One of Cunningham's relatives has told police that on the night of the shooting, she and Cunningham drove to the 2300 block of Hanover Avenue to visit a cousin.

After getting out of his car about 9:40 p.m., Cunningman walked across the street and was approached by three men. The woman said she then heard gunshots and saw Cunningham fall to the ground as the three men fled.

At the time of his indictment by a grand jury in Roanoke Circuit Court, Wilson was being held in the city jail on a charge of violating his probation for an earlier drug charge.

According to court records, Wilson was convicted of possession of cocaine with intent to distribute and was sentenced Nov. 23, 1993, to three years in prison. He was released Sept. 2 on discretionary parole.
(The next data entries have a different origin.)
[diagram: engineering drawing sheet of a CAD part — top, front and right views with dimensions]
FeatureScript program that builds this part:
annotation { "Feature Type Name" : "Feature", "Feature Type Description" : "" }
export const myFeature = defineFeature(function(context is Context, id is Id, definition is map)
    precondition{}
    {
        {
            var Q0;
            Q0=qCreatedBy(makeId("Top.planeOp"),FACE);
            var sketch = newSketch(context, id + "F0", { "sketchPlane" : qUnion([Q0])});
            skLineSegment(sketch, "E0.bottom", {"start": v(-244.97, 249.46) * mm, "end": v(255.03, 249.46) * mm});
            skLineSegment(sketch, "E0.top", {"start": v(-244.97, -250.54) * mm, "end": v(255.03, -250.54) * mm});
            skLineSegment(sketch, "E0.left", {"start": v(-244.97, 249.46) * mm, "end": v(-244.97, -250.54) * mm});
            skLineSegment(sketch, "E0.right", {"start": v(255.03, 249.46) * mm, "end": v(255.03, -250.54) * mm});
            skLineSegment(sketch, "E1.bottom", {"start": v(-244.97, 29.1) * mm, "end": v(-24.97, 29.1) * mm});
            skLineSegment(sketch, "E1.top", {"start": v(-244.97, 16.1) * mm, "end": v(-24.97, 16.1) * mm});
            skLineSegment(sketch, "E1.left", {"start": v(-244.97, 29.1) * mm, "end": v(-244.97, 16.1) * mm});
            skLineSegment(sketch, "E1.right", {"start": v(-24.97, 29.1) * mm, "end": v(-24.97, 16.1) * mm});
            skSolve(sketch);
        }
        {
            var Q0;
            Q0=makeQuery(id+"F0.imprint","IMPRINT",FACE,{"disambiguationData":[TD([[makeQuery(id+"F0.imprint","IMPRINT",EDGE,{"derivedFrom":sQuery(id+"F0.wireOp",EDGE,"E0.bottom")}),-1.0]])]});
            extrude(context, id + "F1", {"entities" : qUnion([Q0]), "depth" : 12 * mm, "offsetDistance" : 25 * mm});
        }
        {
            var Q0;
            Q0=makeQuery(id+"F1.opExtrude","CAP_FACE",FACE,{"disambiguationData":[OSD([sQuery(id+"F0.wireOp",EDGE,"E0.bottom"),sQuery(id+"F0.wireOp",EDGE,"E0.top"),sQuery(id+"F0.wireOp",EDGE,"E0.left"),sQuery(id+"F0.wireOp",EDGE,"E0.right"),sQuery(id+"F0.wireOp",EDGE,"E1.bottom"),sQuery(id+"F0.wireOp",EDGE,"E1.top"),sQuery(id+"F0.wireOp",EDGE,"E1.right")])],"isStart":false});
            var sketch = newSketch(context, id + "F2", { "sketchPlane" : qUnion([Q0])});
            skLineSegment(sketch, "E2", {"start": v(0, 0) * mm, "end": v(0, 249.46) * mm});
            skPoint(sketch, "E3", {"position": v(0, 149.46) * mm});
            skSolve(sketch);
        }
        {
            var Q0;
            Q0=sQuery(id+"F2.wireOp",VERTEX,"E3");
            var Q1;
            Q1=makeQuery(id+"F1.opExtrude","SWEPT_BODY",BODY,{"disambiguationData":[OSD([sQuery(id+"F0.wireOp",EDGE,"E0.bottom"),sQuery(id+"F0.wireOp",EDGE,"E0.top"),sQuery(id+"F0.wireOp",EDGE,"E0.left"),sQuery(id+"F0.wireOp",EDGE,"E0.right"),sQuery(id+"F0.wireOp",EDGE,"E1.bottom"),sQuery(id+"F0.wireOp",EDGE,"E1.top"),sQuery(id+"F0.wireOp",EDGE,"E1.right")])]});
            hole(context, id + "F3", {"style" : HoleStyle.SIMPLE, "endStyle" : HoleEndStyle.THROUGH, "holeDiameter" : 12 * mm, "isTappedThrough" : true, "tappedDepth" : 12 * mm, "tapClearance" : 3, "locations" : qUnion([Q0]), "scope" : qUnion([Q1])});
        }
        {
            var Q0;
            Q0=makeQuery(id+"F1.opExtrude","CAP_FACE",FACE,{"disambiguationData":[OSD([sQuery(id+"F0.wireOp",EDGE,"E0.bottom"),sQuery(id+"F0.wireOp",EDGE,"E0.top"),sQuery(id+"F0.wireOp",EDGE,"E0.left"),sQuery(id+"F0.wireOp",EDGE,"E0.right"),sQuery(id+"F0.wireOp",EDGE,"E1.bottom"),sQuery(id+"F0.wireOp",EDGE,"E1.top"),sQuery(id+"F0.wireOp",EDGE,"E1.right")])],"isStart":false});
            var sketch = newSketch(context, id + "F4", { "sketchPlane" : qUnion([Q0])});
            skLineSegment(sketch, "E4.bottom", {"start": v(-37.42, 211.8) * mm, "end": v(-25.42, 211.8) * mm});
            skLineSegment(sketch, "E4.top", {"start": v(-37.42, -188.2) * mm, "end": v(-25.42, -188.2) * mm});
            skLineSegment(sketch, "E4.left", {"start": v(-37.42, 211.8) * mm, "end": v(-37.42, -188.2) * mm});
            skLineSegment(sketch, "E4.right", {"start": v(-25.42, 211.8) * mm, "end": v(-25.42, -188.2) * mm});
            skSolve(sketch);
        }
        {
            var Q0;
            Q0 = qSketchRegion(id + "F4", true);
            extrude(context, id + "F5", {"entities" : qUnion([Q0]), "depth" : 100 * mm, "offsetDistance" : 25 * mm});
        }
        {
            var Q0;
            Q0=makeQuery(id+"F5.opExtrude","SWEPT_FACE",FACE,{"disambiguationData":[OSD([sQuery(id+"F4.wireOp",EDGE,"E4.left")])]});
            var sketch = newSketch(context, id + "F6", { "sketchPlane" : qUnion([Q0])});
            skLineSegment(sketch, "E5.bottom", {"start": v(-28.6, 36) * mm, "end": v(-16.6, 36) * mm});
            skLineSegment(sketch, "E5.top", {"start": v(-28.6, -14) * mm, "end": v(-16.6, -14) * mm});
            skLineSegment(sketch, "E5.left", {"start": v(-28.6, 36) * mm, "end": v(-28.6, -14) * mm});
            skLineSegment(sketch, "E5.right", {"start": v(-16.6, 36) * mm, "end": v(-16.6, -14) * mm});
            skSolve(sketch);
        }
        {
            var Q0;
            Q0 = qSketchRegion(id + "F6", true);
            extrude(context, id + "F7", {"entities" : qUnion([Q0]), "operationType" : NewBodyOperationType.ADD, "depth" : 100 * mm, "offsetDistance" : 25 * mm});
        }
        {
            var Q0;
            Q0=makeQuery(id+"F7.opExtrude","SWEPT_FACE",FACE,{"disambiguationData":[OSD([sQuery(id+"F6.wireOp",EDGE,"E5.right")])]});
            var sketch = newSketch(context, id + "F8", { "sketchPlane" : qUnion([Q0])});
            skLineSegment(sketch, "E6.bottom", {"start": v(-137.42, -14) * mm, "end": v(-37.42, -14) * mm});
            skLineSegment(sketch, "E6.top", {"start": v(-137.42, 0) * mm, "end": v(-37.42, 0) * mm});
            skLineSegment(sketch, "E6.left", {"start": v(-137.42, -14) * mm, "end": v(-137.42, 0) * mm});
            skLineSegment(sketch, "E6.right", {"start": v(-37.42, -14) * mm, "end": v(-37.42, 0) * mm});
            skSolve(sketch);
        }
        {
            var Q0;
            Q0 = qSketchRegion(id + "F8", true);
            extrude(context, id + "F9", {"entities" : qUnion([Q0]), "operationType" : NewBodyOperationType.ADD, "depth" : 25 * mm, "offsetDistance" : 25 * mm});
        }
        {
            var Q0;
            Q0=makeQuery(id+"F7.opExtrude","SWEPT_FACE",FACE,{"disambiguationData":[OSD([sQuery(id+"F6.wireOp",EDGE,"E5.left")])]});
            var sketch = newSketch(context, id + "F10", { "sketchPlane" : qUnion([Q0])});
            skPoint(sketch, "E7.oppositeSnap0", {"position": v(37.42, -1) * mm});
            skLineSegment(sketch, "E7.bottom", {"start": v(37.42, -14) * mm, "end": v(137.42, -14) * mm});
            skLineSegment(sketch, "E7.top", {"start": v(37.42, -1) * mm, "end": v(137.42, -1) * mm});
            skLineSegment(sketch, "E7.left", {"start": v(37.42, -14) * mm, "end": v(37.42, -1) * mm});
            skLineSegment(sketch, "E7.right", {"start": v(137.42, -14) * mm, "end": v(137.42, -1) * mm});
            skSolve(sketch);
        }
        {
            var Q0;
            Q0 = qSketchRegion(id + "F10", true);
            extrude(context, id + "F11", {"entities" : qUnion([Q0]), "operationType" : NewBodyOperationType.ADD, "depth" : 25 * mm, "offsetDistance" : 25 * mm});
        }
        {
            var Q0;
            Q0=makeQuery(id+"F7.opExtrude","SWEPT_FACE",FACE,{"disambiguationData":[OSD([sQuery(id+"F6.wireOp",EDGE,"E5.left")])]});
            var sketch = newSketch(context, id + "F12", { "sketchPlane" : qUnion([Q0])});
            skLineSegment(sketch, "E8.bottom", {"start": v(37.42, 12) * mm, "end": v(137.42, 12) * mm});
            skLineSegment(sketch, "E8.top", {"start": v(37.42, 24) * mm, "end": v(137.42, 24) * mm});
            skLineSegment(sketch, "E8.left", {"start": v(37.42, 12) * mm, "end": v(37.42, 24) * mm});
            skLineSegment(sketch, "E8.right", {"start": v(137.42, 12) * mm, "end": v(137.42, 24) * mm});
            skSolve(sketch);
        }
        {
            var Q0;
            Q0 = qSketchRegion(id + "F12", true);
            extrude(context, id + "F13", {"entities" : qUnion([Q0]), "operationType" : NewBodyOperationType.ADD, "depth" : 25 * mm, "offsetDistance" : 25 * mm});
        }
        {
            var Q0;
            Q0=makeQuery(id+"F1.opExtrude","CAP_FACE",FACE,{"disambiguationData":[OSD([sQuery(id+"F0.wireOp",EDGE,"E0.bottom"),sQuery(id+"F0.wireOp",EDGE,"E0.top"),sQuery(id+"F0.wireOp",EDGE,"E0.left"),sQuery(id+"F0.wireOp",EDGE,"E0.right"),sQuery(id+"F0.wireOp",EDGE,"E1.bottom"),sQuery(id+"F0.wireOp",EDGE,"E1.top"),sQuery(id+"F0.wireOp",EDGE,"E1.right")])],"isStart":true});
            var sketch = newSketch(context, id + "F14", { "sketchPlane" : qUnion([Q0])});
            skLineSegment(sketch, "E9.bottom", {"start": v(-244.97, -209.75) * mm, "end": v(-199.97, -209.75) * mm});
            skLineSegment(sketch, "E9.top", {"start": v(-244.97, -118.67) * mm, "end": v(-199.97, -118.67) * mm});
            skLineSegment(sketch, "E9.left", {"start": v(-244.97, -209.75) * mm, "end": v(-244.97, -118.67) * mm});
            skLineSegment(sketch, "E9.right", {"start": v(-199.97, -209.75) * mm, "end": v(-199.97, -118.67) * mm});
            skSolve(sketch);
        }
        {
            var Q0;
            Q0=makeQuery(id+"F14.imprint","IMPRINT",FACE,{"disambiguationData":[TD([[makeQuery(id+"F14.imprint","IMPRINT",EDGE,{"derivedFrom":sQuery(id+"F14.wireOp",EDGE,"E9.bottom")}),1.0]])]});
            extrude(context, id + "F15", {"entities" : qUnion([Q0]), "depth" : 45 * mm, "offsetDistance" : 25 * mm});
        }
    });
Authorities later filed a motion to have probation revoked, citing Wilson's failure to follow instructions from his probation officer, his changing residences without permission, and his "violation of other conditions of his suspended sentence."

In his initiative to abolish parole in Virginia, Gov. George Allen has spoken often about offenders who commit violent acts after serving just a fraction of their sentences under the state's "liberal, lenient parole system." But as a first-time, nonviolent offender, Wilson likely would not have served a longer sentence under Allen's plan, which was approved this year by the General Assembly.